## Extracted text
October/November 2010

planning cycle

Last month I said we had reached an important stage in our annual planning cycle, looking at what the second half of this year and the next financial year may hold for us. Meetings with some of our key stakeholders are providing us with a valuable forum to share our thinking on our future plans, as well as on the challenges we face. The dialogue that is emerging will help inform our corporate plan and budget for 2011/2012, to be published in January 2011.

One thing that has been evident in all my discussions to date is that stakeholders really value the importance of the ombudsman service in providing a trusted, fair and easy-to-use service for resolving disputes. It's been encouraging to see the extent to which stakeholders also appreciate how our service helps to improve confidence in financial services overall.

The feedback we've been getting suggests that our workload is likely to remain high and volatile. This reinforces the need for us to remain flexible - able to react promptly and effectively to any shifts and surges in demand.

As I indicated in our annual review this May, an important priority is to further reduce the time taken to resolve cases. We are already working towards being able to settle over half of all disputes within three months. But greater streamlining of our operations may be necessary before we can improve on that. The interview with our new operations director, Simon Rouse, shows how, for example, we will be looking at how new technology can help us deal with cases quickly and cost-effectively. We believe greater use of technology would also benefit businesses, by reducing their costs in working with us.

## Your tasks
a) According to the planning cycle text, when will the corporate plan and budget for 2011/2012 be published?
b) List the three words in the planning cycle text that describe the kind of dispute-resolving service stakeholders value the ombudsman for providing.
c) Swap "new technology" for "automated systems" in the planning cycle text, and write out the passage starting with "As I indicated" and going on through "working with us.".

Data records
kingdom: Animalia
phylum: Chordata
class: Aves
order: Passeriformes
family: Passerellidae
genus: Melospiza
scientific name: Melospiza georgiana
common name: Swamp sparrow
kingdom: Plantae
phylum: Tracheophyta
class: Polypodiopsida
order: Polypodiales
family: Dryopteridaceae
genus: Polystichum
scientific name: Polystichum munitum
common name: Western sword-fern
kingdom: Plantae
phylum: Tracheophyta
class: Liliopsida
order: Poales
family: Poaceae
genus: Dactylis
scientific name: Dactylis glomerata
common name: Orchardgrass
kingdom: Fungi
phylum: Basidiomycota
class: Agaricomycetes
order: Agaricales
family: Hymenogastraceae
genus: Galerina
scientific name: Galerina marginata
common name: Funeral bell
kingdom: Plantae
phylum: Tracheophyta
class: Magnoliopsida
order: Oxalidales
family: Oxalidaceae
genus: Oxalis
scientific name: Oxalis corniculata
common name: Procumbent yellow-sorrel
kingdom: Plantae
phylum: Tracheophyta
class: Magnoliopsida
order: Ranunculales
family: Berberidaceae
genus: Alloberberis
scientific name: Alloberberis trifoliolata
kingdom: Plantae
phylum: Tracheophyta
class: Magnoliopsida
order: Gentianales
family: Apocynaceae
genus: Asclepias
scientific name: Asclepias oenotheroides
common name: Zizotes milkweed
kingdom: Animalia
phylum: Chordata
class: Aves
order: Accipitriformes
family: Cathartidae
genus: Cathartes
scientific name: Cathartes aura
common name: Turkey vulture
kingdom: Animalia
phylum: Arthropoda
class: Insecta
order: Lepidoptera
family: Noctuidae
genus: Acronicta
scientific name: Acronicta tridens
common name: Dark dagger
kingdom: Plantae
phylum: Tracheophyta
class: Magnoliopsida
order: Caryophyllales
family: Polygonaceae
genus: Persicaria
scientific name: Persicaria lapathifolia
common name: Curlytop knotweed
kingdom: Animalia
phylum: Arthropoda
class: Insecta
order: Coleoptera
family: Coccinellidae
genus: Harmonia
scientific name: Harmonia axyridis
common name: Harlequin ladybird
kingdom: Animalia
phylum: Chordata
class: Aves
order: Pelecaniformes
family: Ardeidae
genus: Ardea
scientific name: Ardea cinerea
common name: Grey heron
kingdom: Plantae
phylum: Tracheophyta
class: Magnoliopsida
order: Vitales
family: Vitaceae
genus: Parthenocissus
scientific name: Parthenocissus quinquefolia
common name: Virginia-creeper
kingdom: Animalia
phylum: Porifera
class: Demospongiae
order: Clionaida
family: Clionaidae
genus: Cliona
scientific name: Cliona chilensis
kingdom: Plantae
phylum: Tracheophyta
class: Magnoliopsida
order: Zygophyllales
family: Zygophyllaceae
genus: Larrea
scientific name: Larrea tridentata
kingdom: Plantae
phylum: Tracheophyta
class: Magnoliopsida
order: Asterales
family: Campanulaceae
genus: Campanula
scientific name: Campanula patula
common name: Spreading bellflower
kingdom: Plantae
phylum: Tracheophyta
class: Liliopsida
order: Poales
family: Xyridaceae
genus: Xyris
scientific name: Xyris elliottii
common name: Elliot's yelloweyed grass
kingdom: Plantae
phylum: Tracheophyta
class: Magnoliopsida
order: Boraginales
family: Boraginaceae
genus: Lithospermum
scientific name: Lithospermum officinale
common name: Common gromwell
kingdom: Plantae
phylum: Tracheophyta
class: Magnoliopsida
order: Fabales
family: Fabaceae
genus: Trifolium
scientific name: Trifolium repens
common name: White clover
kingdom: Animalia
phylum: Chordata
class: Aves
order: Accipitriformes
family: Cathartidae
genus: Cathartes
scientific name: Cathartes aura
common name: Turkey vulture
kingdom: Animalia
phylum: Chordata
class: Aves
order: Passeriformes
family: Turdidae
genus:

## Final results
a) January 2011

b) trusted, fair, easy-to-use

c)
As I indicated in our annual review this May, an important priority is to further reduce the time taken to resolve cases. We are already working towards being able to settle over half of all disputes within three months. But greater streamlining of our operations may be necessary before we can improve on that. The interview with our new operations director, Simon Rouse, shows how, for example, we will be looking at how automated systems can help us deal with cases quickly and cost-effectively. We believe greater use of technology would also benefit businesses, by reducing their costs in working with us.